| What you have to do |
Output the lines from the top of the entries below to the line with "root of tail: (1407, 1183)", both included, exactly and without pictures.

| Supplied material |
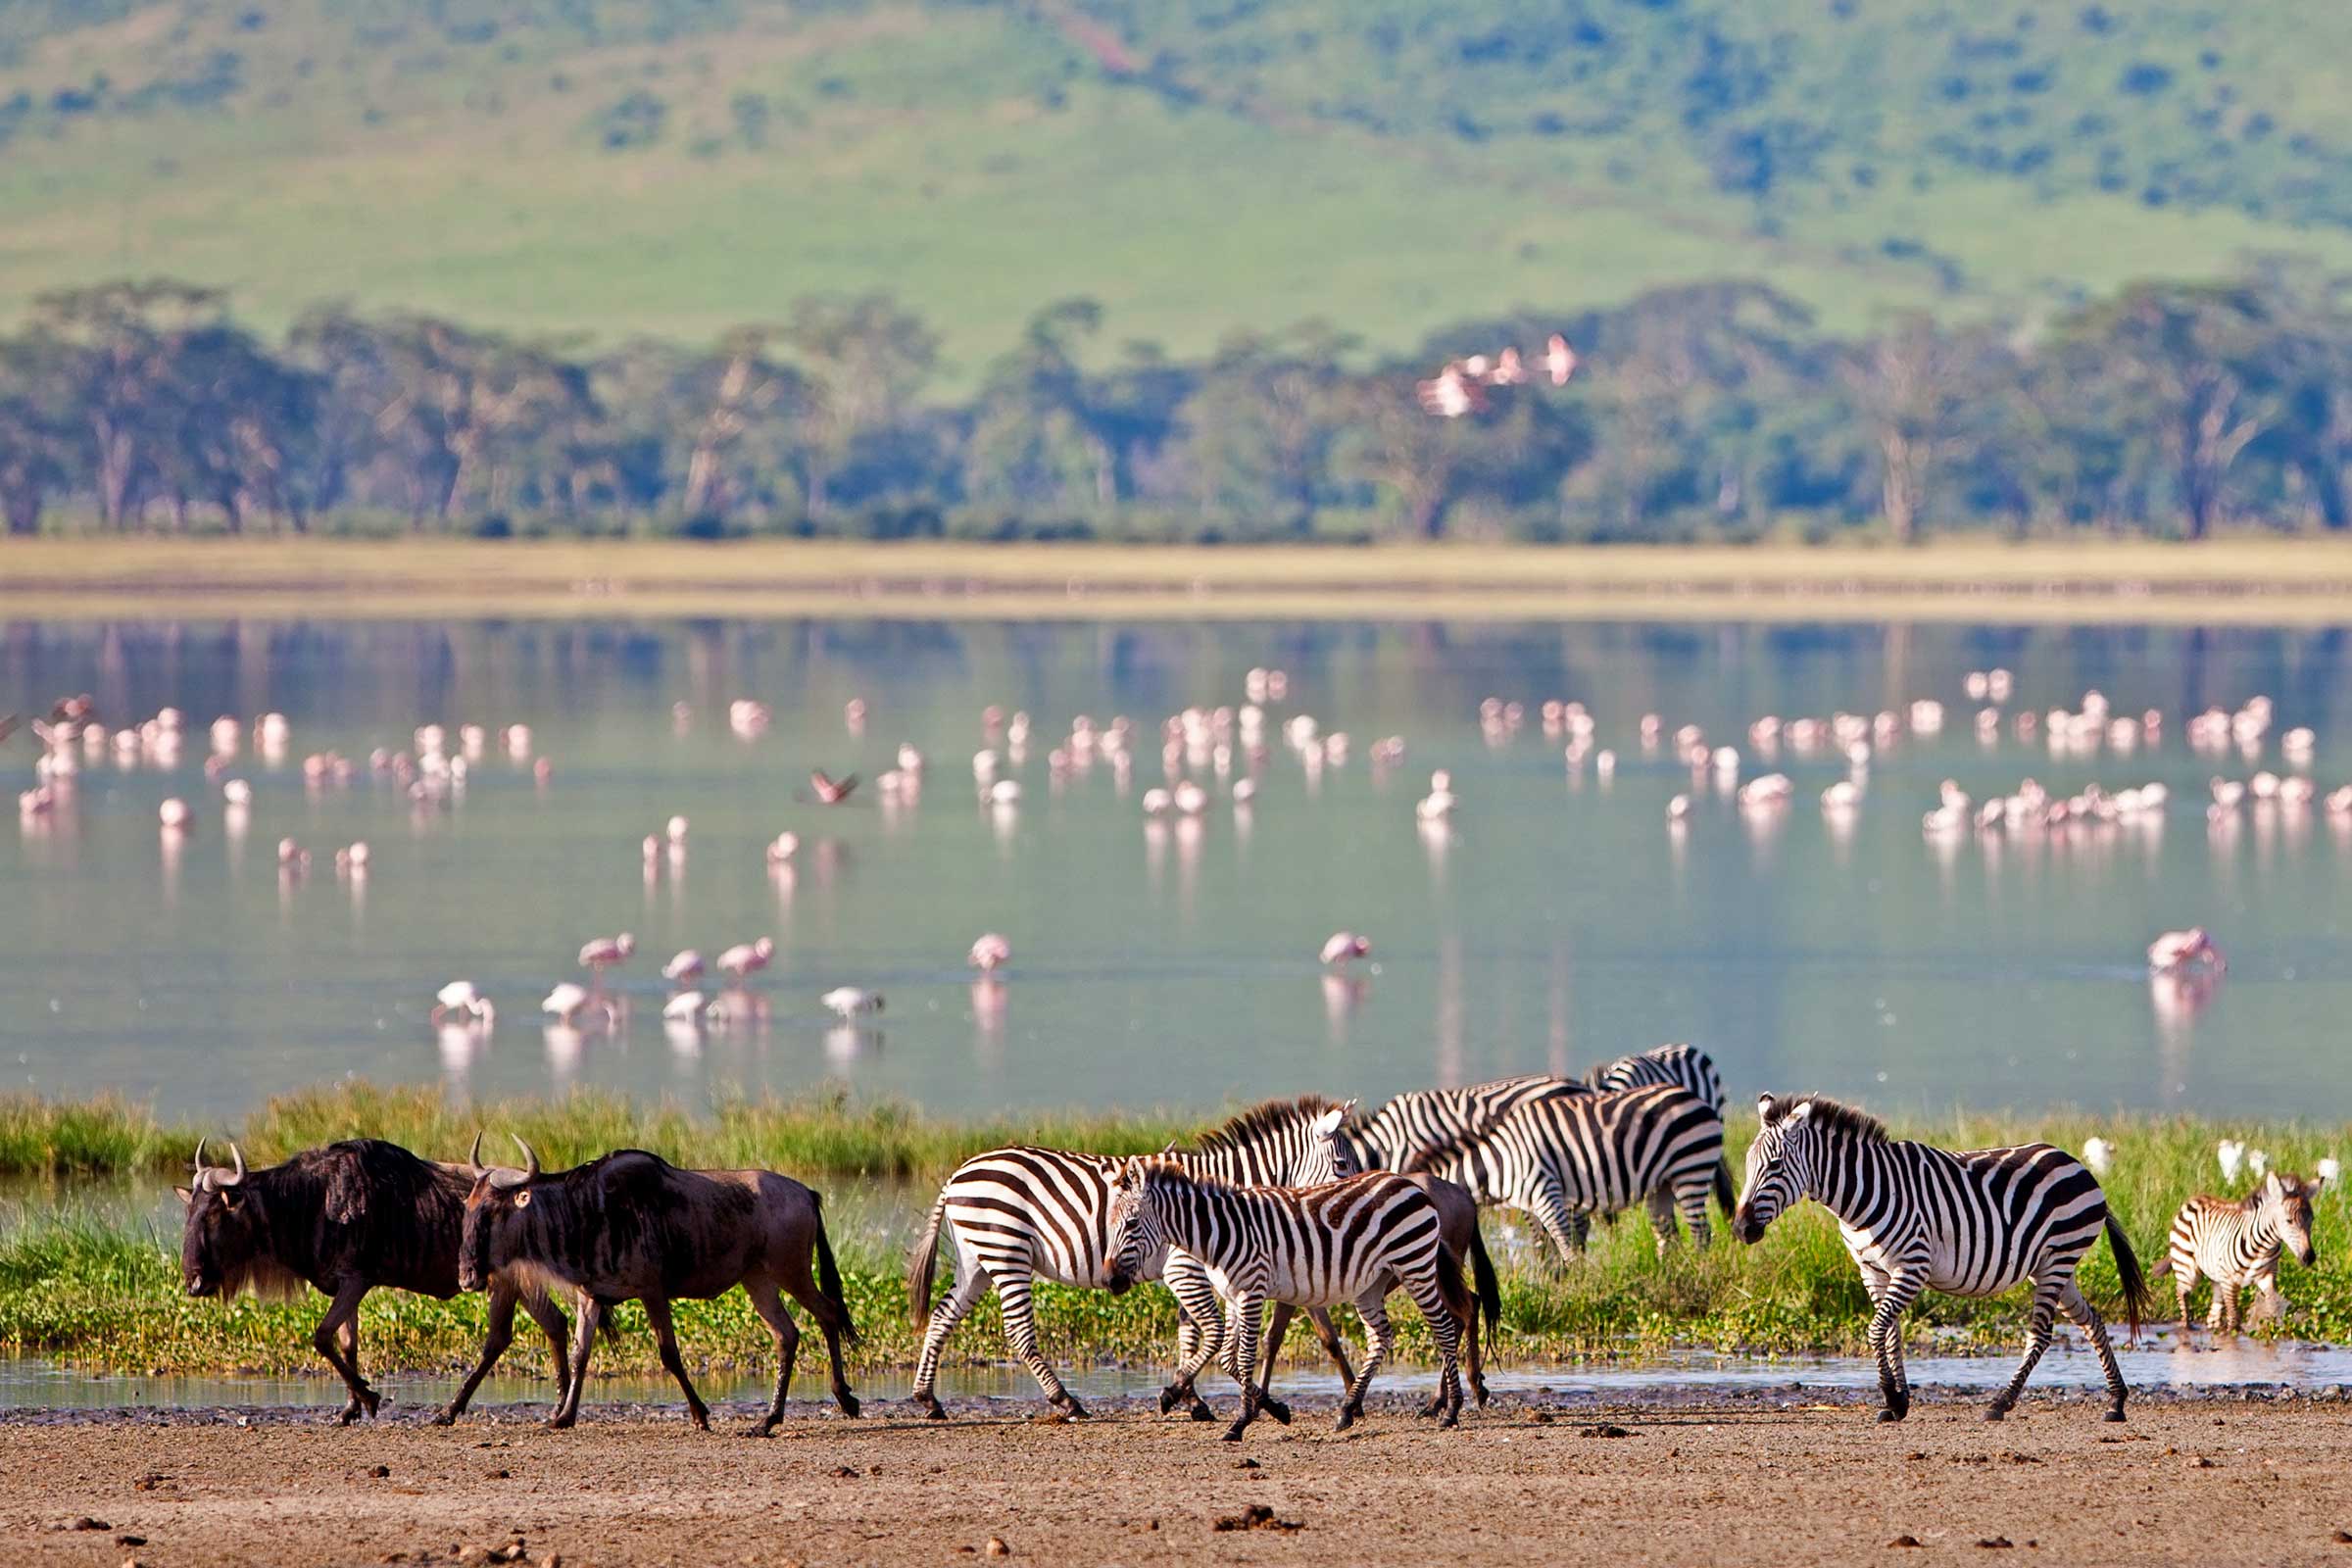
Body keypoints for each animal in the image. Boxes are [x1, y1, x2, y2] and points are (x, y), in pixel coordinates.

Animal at [903, 1091, 1364, 1419]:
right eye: (1343, 1164)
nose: (1356, 1202)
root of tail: (959, 1173)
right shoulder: (1184, 1268)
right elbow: (1215, 1335)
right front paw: (1216, 1398)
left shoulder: (1189, 1273)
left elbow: (1191, 1335)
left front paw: (1190, 1399)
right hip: (1007, 1252)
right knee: (1018, 1332)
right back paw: (1066, 1401)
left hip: (977, 1259)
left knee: (943, 1315)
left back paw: (928, 1399)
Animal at [1105, 1161, 1467, 1439]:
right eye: (1110, 1225)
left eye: (1132, 1223)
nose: (1110, 1280)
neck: (1219, 1235)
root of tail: (1407, 1183)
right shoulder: (1232, 1296)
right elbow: (1227, 1358)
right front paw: (1275, 1409)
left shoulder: (1252, 1290)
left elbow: (1245, 1356)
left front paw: (1240, 1423)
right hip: (1372, 1283)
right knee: (1381, 1337)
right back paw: (1347, 1410)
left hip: (1414, 1264)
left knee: (1445, 1328)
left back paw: (1450, 1411)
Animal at [1392, 1081, 1731, 1259]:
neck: (1499, 1162)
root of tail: (1695, 1098)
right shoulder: (1532, 1203)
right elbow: (1548, 1248)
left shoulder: (1546, 1191)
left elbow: (1566, 1246)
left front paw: (1576, 1288)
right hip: (1662, 1183)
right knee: (1668, 1235)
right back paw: (1669, 1274)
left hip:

| Exercise response |
Body keypoints for each animal in the image. Boxes are [x1, y1, x2, y2] and points are (x, y), in pixel coordinates.

Animal at [903, 1091, 1364, 1419]:
right eye: (1343, 1164)
nose: (1356, 1202)
root of tail: (959, 1173)
right shoulder: (1184, 1268)
right elbow: (1215, 1335)
right front paw: (1216, 1398)
left shoulder: (1189, 1273)
left elbow: (1191, 1335)
left front paw: (1190, 1399)
right hip: (1007, 1252)
right knee: (1018, 1332)
right back paw: (1066, 1401)
left hip: (977, 1259)
left knee: (943, 1315)
left back paw: (928, 1399)
Animal at [1105, 1161, 1467, 1439]:
right eye: (1110, 1225)
left eye: (1132, 1223)
nose: (1110, 1280)
neck: (1219, 1235)
root of tail: (1407, 1183)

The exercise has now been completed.